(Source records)

--- START ---

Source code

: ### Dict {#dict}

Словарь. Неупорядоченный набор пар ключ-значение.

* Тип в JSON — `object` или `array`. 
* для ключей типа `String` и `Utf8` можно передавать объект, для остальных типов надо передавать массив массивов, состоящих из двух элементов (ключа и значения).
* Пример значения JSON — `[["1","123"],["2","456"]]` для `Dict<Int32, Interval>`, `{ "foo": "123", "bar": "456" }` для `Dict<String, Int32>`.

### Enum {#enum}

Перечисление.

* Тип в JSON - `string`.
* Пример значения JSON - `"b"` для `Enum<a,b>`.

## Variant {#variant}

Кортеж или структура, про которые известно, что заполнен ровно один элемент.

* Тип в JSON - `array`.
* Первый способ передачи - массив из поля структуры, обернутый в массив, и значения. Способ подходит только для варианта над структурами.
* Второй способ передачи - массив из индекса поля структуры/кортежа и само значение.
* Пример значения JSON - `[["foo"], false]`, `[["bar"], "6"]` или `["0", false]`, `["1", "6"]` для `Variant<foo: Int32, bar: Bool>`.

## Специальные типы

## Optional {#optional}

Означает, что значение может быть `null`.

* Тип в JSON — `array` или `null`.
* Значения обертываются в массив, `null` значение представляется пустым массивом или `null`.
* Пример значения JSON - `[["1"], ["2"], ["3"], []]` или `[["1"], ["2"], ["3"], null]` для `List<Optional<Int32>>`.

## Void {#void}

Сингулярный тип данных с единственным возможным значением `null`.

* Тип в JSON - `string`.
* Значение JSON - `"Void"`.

--- END ---

# [WHAT IS BEING ASKED]
Convert the entries, from their first line through the line containing "Означает, что значение" (inclusive), into a Markdown table with the columns No and Line. Give one numbered row per line and omit blank lines.

# [RESPONSE BELOW]
| No | Line |
|---|---|
| 1 | Source code |
| 2 | : ### Dict {#dict} |
| 3 | Словарь. Неупорядоченный набор пар ключ-значение. |
| 4 | * Тип в JSON — `object` или `array`.  |
| 5 | * для ключей типа `String` и `Utf8` можно передавать объект, для остальных типов надо передавать массив массивов, состоящих из двух элементов (ключа и значения). |
| 6 | * Пример значения JSON — `[["1","123"],["2","456"]]` для `Dict<Int32, Interval>`, `{ "foo": "123", "bar": "456" }` для `Dict<String, Int32>`. |
| 7 | ### Enum {#enum} |
| 8 | Перечисление. |
| 9 | * Тип в JSON - `string`. |
| 10 | * Пример значения JSON - `"b"` для `Enum<a,b>`. |
| 11 | ## Variant {#variant} |
| 12 | Кортеж или структура, про которые известно, что заполнен ровно один элемент. |
| 13 | * Тип в JSON - `array`. |
| 14 | * Первый способ передачи - массив из поля структуры, обернутый в массив, и значения. Способ подходит только для варианта над структурами. |
| 15 | * Второй способ передачи - массив из индекса поля структуры/кортежа и само значение. |
| 16 | * Пример значения JSON - `[["foo"], false]`, `[["bar"], "6"]` или `["0", false]`, `["1", "6"]` для `Variant<foo: Int32, bar: Bool>`. |
| 17 | ## Специальные типы |
| 18 | ## Optional {#optional} |
| 19 | Означает, что значение может быть `null`. |